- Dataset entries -

begin

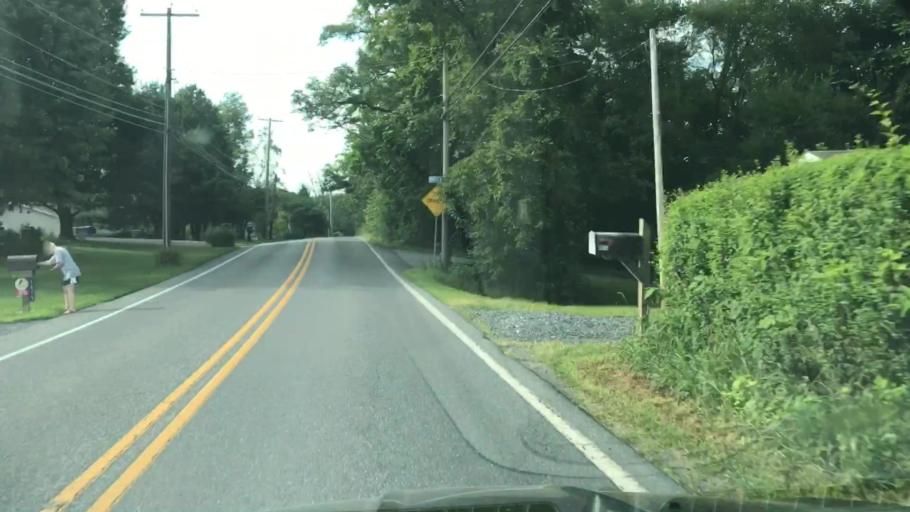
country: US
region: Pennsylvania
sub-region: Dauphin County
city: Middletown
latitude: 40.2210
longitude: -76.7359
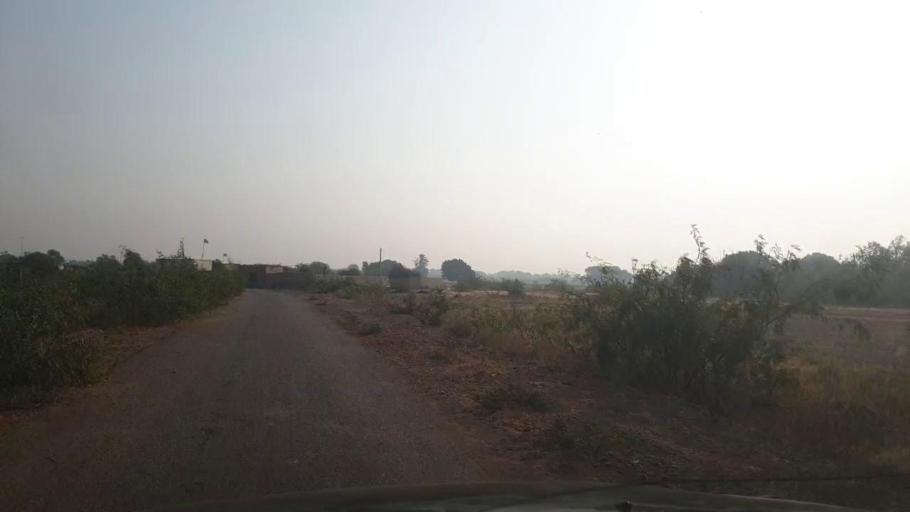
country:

end
begin

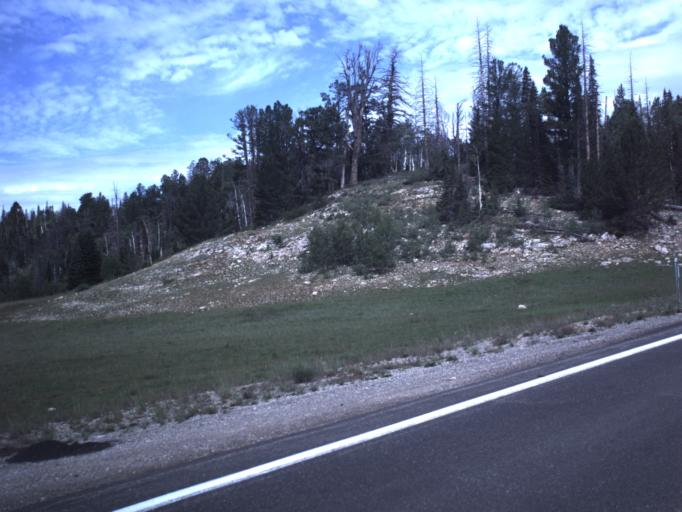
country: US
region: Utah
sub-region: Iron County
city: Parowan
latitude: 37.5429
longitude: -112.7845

end

- GIVEN TASK -
How many of the lines above contain the string "region", counting case as significant? Give only the number.

- ANSWER TO THIS EXERCISE -
4